# Activity
Your task is to retype the lines from the opening of the material through the line that includes "16: (590, 787)". Do not copy the pictures.

# Data
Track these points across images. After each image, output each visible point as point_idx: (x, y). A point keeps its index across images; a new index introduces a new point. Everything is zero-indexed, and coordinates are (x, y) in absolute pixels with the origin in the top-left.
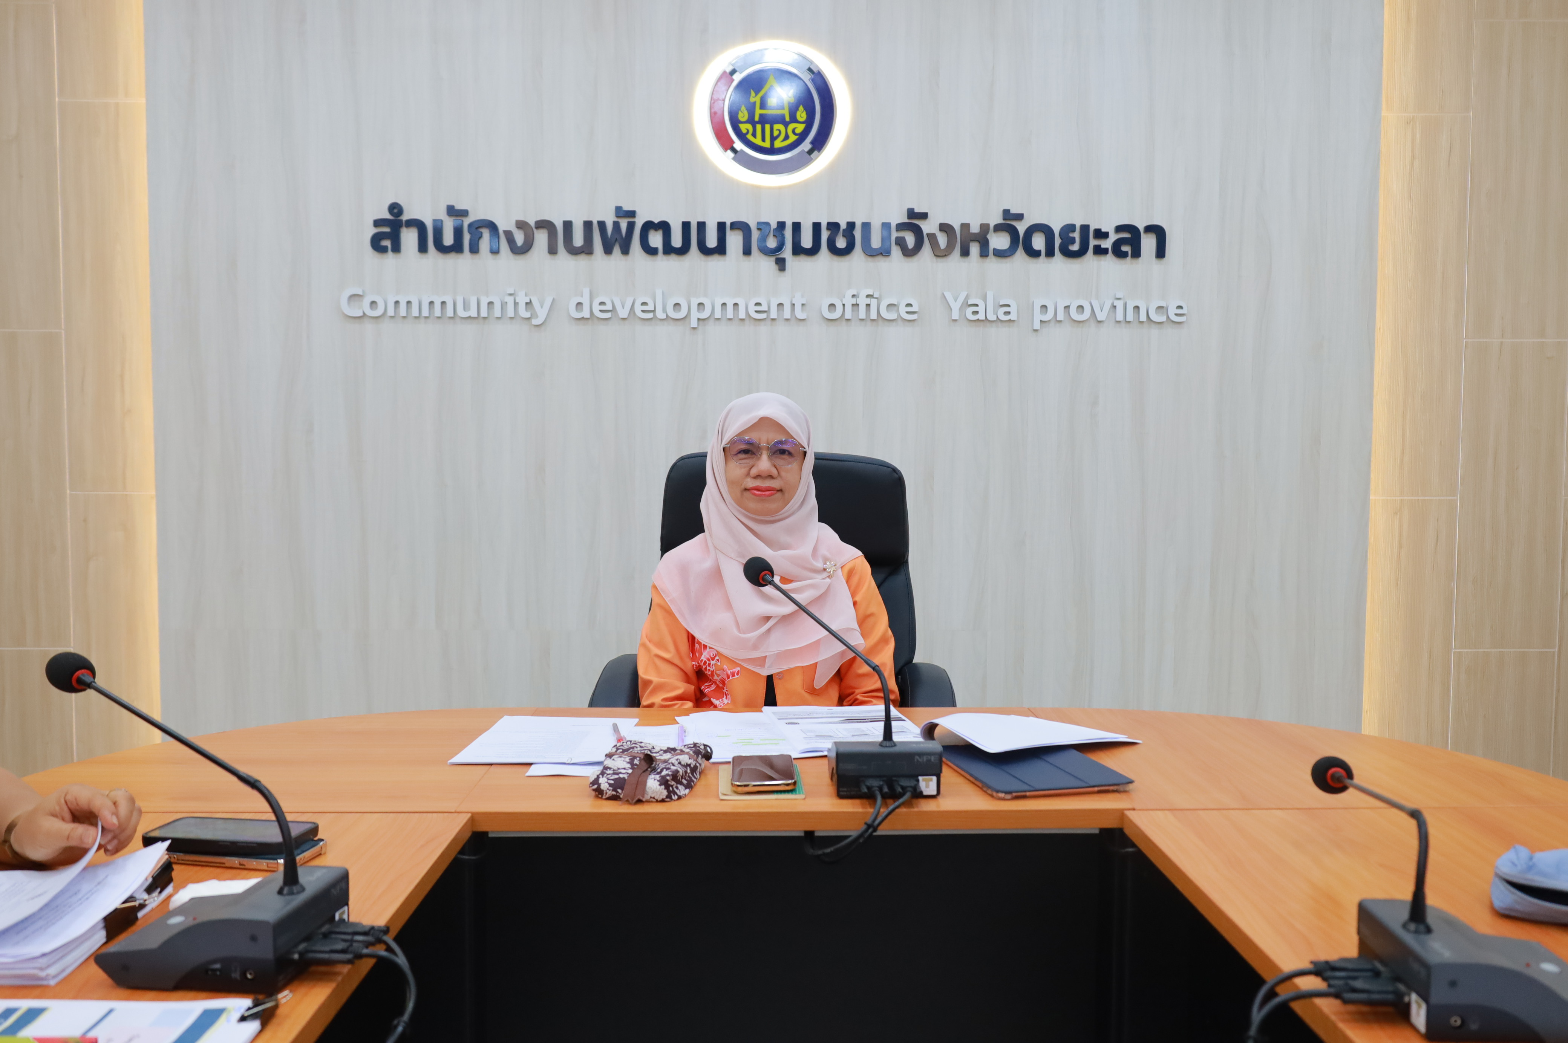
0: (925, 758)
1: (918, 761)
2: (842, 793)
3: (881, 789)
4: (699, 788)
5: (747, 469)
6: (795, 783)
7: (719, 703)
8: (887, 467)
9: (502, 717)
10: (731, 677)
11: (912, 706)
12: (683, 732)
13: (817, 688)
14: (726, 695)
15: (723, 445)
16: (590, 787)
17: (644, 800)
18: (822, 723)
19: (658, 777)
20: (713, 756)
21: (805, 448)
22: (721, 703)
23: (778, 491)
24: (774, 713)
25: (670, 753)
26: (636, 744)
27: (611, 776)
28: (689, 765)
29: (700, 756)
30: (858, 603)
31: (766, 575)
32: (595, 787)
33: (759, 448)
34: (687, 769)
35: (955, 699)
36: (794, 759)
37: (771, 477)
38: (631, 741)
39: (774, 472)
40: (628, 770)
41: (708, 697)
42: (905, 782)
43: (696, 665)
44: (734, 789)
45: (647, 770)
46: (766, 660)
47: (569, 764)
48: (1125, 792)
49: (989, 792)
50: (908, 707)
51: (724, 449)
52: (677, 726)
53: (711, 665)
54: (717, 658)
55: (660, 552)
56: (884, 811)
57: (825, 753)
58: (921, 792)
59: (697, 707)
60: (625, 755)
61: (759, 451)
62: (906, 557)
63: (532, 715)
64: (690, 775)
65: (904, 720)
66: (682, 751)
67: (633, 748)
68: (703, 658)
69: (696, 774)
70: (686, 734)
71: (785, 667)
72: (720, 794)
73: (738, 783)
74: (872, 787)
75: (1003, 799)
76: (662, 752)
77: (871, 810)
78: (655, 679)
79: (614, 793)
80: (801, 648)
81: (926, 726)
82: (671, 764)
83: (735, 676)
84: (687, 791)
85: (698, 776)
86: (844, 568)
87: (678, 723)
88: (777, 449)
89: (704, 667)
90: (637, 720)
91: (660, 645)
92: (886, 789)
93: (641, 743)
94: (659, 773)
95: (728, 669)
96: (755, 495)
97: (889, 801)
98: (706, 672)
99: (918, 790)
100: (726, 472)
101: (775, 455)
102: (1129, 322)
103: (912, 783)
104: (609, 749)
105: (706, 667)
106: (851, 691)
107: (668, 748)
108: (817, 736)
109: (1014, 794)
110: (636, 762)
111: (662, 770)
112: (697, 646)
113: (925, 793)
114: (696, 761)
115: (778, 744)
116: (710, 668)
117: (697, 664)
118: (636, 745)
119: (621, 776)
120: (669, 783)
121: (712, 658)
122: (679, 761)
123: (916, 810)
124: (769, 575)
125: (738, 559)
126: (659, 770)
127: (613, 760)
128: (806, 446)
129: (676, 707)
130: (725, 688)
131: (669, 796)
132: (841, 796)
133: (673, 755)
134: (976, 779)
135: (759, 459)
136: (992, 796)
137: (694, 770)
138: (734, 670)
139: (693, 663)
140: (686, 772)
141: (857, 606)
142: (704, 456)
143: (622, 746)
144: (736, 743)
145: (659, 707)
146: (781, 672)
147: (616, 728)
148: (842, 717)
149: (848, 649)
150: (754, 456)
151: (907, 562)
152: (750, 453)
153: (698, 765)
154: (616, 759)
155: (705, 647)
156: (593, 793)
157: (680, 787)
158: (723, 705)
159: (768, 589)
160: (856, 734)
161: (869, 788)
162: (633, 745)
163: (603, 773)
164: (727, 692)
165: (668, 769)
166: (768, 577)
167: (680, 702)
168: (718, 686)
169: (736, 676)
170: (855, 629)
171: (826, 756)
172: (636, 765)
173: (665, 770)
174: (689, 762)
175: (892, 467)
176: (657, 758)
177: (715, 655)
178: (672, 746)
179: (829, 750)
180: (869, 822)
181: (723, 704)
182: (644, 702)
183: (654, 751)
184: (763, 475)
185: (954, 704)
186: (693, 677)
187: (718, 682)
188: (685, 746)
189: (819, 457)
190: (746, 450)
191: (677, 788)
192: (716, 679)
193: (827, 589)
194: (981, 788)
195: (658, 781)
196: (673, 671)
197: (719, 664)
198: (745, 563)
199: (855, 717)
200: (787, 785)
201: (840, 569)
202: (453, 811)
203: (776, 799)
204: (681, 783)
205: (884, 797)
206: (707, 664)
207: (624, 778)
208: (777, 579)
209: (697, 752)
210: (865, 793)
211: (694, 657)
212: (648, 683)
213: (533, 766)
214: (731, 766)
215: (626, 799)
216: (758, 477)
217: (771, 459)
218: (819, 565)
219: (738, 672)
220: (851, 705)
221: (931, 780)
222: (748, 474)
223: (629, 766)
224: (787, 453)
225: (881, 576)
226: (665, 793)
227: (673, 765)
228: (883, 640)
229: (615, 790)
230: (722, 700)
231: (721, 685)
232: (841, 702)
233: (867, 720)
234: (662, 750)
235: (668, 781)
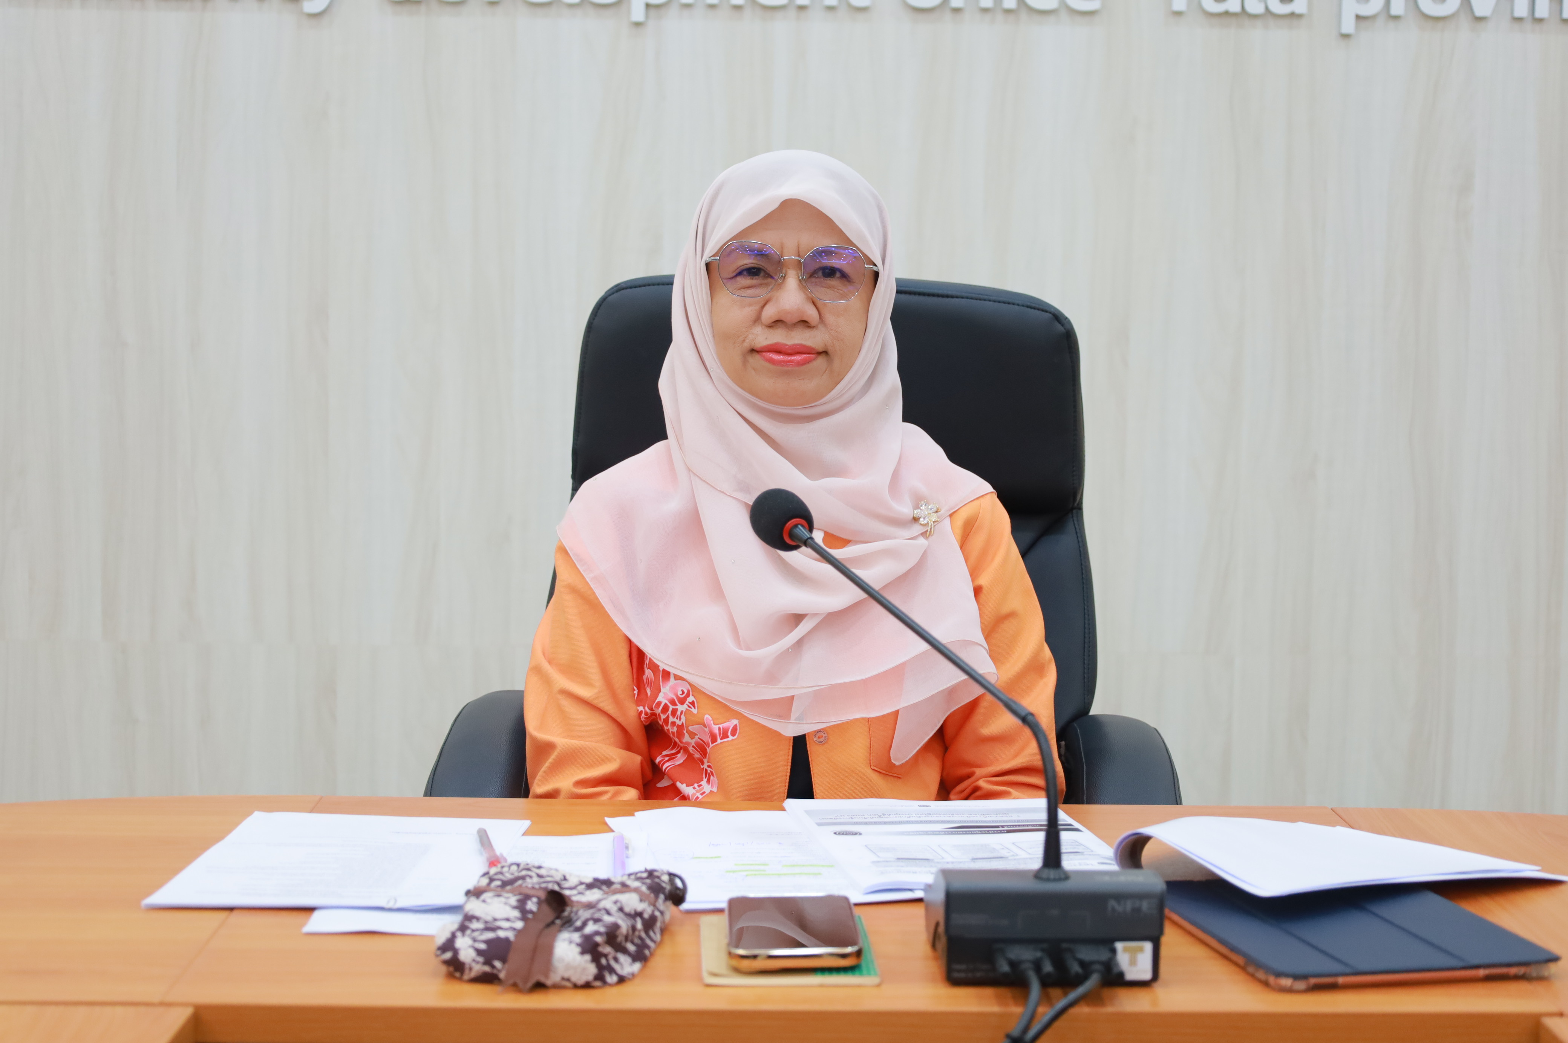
0: (1129, 905)
1: (1114, 910)
2: (956, 975)
3: (1037, 966)
4: (660, 960)
5: (756, 307)
6: (859, 954)
7: (694, 791)
8: (1043, 310)
9: (250, 814)
10: (719, 739)
11: (1090, 802)
12: (623, 848)
13: (897, 763)
14: (708, 775)
15: (707, 257)
16: (437, 956)
17: (549, 982)
18: (909, 833)
19: (576, 937)
20: (689, 897)
21: (875, 265)
22: (698, 791)
23: (819, 354)
24: (809, 812)
25: (600, 888)
26: (528, 869)
27: (481, 934)
28: (639, 914)
29: (662, 897)
30: (985, 591)
31: (796, 526)
32: (448, 955)
33: (779, 264)
34: (636, 921)
35: (1179, 791)
36: (856, 905)
37: (804, 323)
38: (518, 865)
39: (811, 313)
40: (513, 922)
41: (670, 778)
42: (1087, 953)
43: (646, 714)
44: (735, 963)
45: (553, 923)
46: (792, 703)
47: (390, 910)
48: (1541, 979)
49: (1261, 975)
50: (1083, 803)
51: (708, 265)
52: (609, 836)
53: (679, 713)
54: (691, 699)
55: (569, 482)
56: (1045, 1013)
57: (919, 894)
58: (1121, 975)
59: (646, 799)
60: (508, 892)
61: (780, 271)
62: (1078, 498)
63: (311, 811)
64: (643, 935)
65: (1077, 830)
66: (624, 885)
67: (523, 878)
68: (662, 698)
69: (655, 933)
70: (630, 852)
71: (834, 719)
72: (705, 975)
73: (741, 952)
74: (1020, 962)
75: (1289, 991)
76: (583, 887)
77: (1017, 1010)
78: (561, 741)
79: (487, 969)
80: (865, 682)
81: (1127, 840)
82: (603, 912)
83: (728, 737)
84: (637, 966)
85: (657, 937)
86: (954, 516)
87: (613, 831)
88: (817, 266)
89: (663, 717)
90: (527, 823)
91: (572, 670)
92: (1048, 967)
93: (539, 867)
94: (579, 929)
95: (714, 722)
96: (772, 361)
97: (1055, 992)
98: (666, 728)
99: (1115, 971)
100: (711, 312)
101: (813, 279)
102: (1541, 20)
103: (1102, 955)
104: (474, 879)
105: (668, 717)
106: (965, 771)
107: (596, 880)
108: (899, 859)
109: (1313, 981)
110: (531, 905)
111: (585, 924)
112: (648, 673)
113: (1130, 976)
114: (654, 905)
115: (820, 874)
116: (675, 720)
117: (648, 711)
118: (529, 873)
119: (502, 934)
120: (601, 949)
121: (679, 698)
122: (619, 905)
123: (1109, 1009)
124: (802, 526)
125: (736, 495)
126: (578, 923)
127: (484, 901)
128: (878, 260)
129: (605, 798)
130: (705, 760)
131: (600, 977)
132: (954, 980)
133: (606, 893)
134: (1233, 949)
135: (780, 286)
136: (1266, 984)
137: (650, 924)
138: (725, 725)
139: (641, 708)
140: (634, 928)
141: (982, 597)
142: (667, 283)
143: (501, 873)
144: (734, 872)
145: (569, 798)
146: (823, 729)
147: (484, 839)
148: (949, 822)
149: (971, 681)
150: (769, 280)
151: (1080, 508)
152: (762, 274)
153: (657, 913)
154: (489, 900)
155: (666, 675)
156: (444, 969)
157: (622, 958)
158: (700, 797)
159: (800, 558)
160: (979, 856)
161: (1013, 964)
162: (524, 873)
163: (463, 928)
164: (709, 770)
165: (597, 921)
166: (802, 531)
167: (611, 789)
168: (690, 756)
169: (731, 738)
170: (980, 645)
171: (919, 900)
172: (531, 912)
173: (591, 923)
174: (641, 907)
175: (1052, 310)
176: (574, 899)
177: (686, 692)
178: (603, 876)
179: (928, 888)
180: (1016, 1032)
181: (702, 794)
182: (538, 788)
183: (566, 885)
184: (788, 319)
185: (1176, 799)
186: (639, 737)
187: (691, 749)
188: (630, 875)
189: (904, 290)
190: (754, 268)
191: (616, 960)
192: (688, 743)
193: (918, 562)
194: (1243, 968)
195: (578, 945)
196: (599, 724)
197: (695, 711)
198: (751, 503)
199: (977, 822)
200: (844, 956)
201: (948, 519)
202: (156, 1000)
203: (821, 986)
204: (625, 951)
205: (1046, 983)
206: (670, 712)
207: (507, 940)
208: (818, 536)
209: (656, 889)
210: (1005, 975)
211: (643, 696)
212: (546, 748)
213: (316, 914)
214: (724, 919)
215: (511, 982)
216: (777, 323)
217: (805, 287)
218: (905, 509)
219: (735, 729)
220: (966, 799)
221: (1141, 950)
222: (757, 319)
223: (516, 913)
224: (838, 274)
225: (1028, 536)
226: (592, 970)
227: (608, 913)
228: (1034, 668)
229: (488, 962)
230: (699, 786)
231: (697, 755)
232: (945, 792)
233: (1001, 829)
234: (581, 883)
235: (597, 945)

# Finished exercise
Track these points across images. After each image, output each visible point as point_idx: (x, y). A point keeps its index across images; a new index introduces a new point. Everything is zero-indexed, and coordinates are (x, y) in absolute pixels with the origin in the top-left.
0: (925, 758)
1: (918, 761)
2: (842, 793)
3: (881, 789)
4: (699, 788)
5: (747, 469)
6: (795, 783)
7: (719, 703)
8: (887, 467)
9: (502, 717)
10: (731, 677)
11: (912, 706)
12: (683, 732)
13: (817, 688)
14: (726, 695)
15: (723, 445)
16: (590, 787)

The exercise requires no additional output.